The Whabiz Merchant Memorial Lecture (IV Edition) by Prof. David Shulman

Kalakshetra in association with Prakriti Foundation were delighted to present The Whabiz Merchant Memorial Lecture (IV Edition) by Prof. David Shulman. The topic was ‘Visions of Dust: A Bottom-Up View of the South Indian Universe‘. The lecture was convened by Hoshang Merchant.
Date & Time: Wednesday, 9th August at 7 pm
Venue: Under the Banyan Tree (Kalakshetra Campus)

Visions of Dust: A Bottom-Up View of the South Indian Universe

Wherever we go in South India, there is dust– usually felt as an irksome intrusion into our lives. However, an exploration of what the great South Indian poets have to say about dust, in Tamil, Telugu, and Sanskrit, offers us a different picture. Dust, it turns out, has aspects of aliveness, creativity, flexibility, eroticism, and wholeness. We might even speak of the inner life of dust. This lecture will offer a defence of dust as the foundation of existence viewed through the eyes of classical sources.

David Shulman

David Shulman is Professor Emeritus of Sanskrit and Indian Studies at the Hebrew University of Jerusalem. He works mostly on the languages and literatures of Tamil, Telugu, and Malayalam and on the cultural history of South India, with a focus on the sixteenth to eighteenth centuries. His most recent book is Tamil: A Biography (Harvard University Press, 2016).

Recollections on Whabiz Merchant by her brother, celebrated poet, Hoshang Merchant

Whabiz Merchant went to America on a scholarship from Kalamazoo after standing first in BA in history from Elphinstone in 1967. She completed her MA in history and later moved to North Western University to pursue a degree in MA Sociology. She then joined Chicago for a Ph.D. under A.K.Ramanujan on a loan scholarship, which had to be repaid by working in state schools, jails, and hospitals at a great distance from the city. The commute in the snow affected her health, which led to her long lasting illness.

At Chicago, she met Paul Hockings with whom she worked on the Todas in Ooty. She taught in a college in Chicago for 24 years. She moved, for health reasons, to New Mexico where she continued to teach carrying a portable oxygen tank. She gave her wealth to the two colleges she taught at. She had travelled every country in Europe except, Scandinavia and Soviet Satellite Countries. She had become a fan of Mexico on the West Coast. She was an avid gardener and an excellent cook. She was a homemaker and had a beautiful home at Chicago, which she later, had to give up. She was also fond of children and pets. She herself was childless.

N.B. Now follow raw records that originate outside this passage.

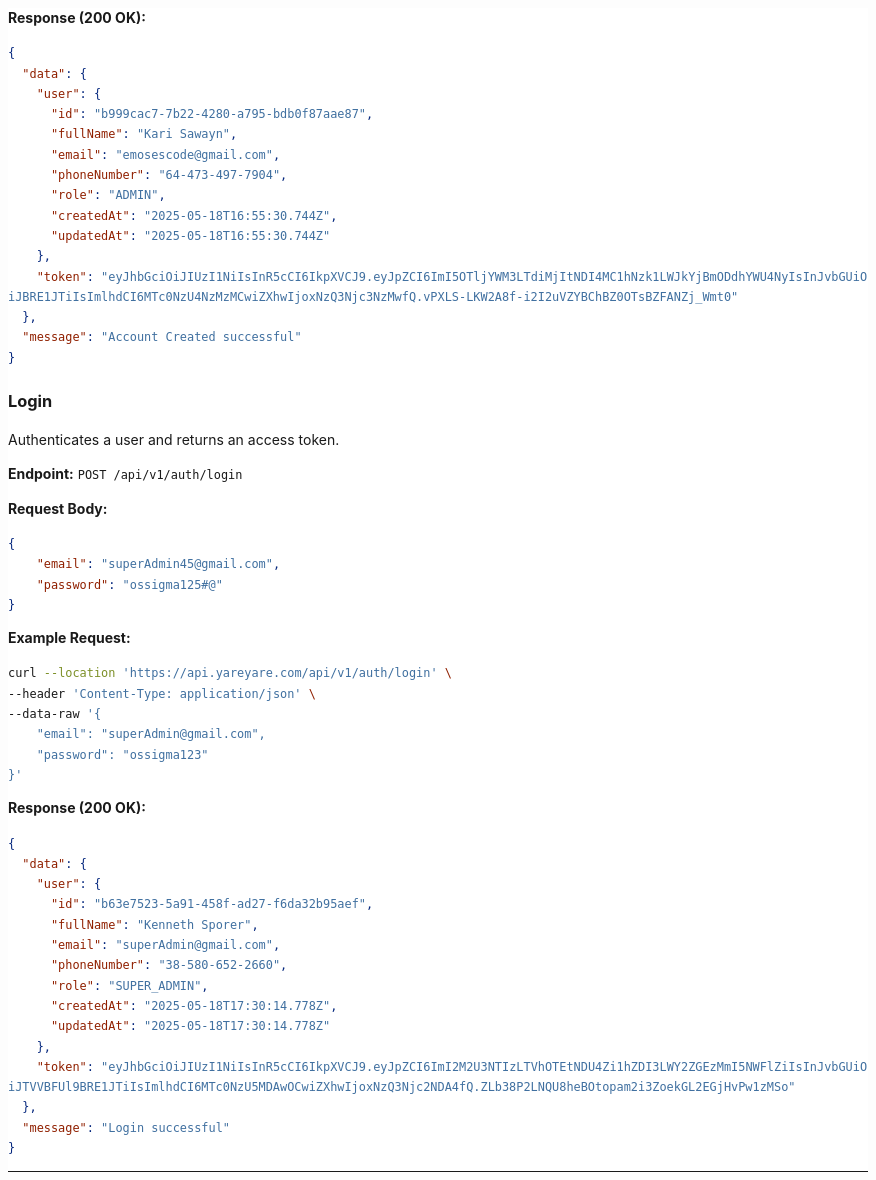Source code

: 
**Response (200 OK):**
```json
{
  "data": {
    "user": {
      "id": "b999cac7-7b22-4280-a795-bdb0f87aae87",
      "fullName": "Kari Sawayn",
      "email": "emosescode@gmail.com",
      "phoneNumber": "64-473-497-7904",
      "role": "ADMIN",
      "createdAt": "2025-05-18T16:55:30.744Z",
      "updatedAt": "2025-05-18T16:55:30.744Z"
    },
    "token": "eyJhbGciOiJIUzI1NiIsInR5cCI6IkpXVCJ9.eyJpZCI6ImI5OTljYWM3LTdiMjItNDI4MC1hNzk1LWJkYjBmODdhYWU4NyIsInJvbGUiOiJBRE1JTiIsImlhdCI6MTc0NzU4NzMzMCwiZXhwIjoxNzQ3Njc3NzMwfQ.vPXLS-LKW2A8f-i2I2uVZYBChBZ0OTsBZFANZj_Wmt0"
  },
  "message": "Account Created successful"
}
```

### Login

Authenticates a user and returns an access token.

**Endpoint:** `POST /api/v1/auth/login`

**Request Body:**
```json
{
    "email": "superAdmin45@gmail.com",
    "password": "ossigma125#@"
}
```

**Example Request:**
```bash
curl --location 'https://api.yareyare.com/api/v1/auth/login' \
--header 'Content-Type: application/json' \
--data-raw '{
    "email": "superAdmin@gmail.com",
    "password": "ossigma123"
}'
```

**Response (200 OK):**
```json
{
  "data": {
    "user": {
      "id": "b63e7523-5a91-458f-ad27-f6da32b95aef",
      "fullName": "Kenneth Sporer",
      "email": "superAdmin@gmail.com",
      "phoneNumber": "38-580-652-2660",
      "role": "SUPER_ADMIN",
      "createdAt": "2025-05-18T17:30:14.778Z",
      "updatedAt": "2025-05-18T17:30:14.778Z"
    },
    "token": "eyJhbGciOiJIUzI1NiIsInR5cCI6IkpXVCJ9.eyJpZCI6ImI2M2U3NTIzLTVhOTEtNDU4Zi1hZDI3LWY2ZGEzMmI5NWFlZiIsInJvbGUiOiJTVVBFUl9BRE1JTiIsImlhdCI6MTc0NzU5MDAwOCwiZXhwIjoxNzQ3Njc2NDA4fQ.ZLb38P2LNQU8heBOtopam2i3ZoekGL2EGjHvPw1zMSo"
  },
  "message": "Login successful"
}
```

---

She left me $25000 from which I started this lecture series. We two were very close, being born 14 months apart and having studied in Midwest for a decade. She wrote A Memoir of Our Childhood and A Memoir of Her Mexican Gardener’s Family besides helping Paul with his article on the Todas. Her real genius was in teaching and taking underprivileged people under her wing.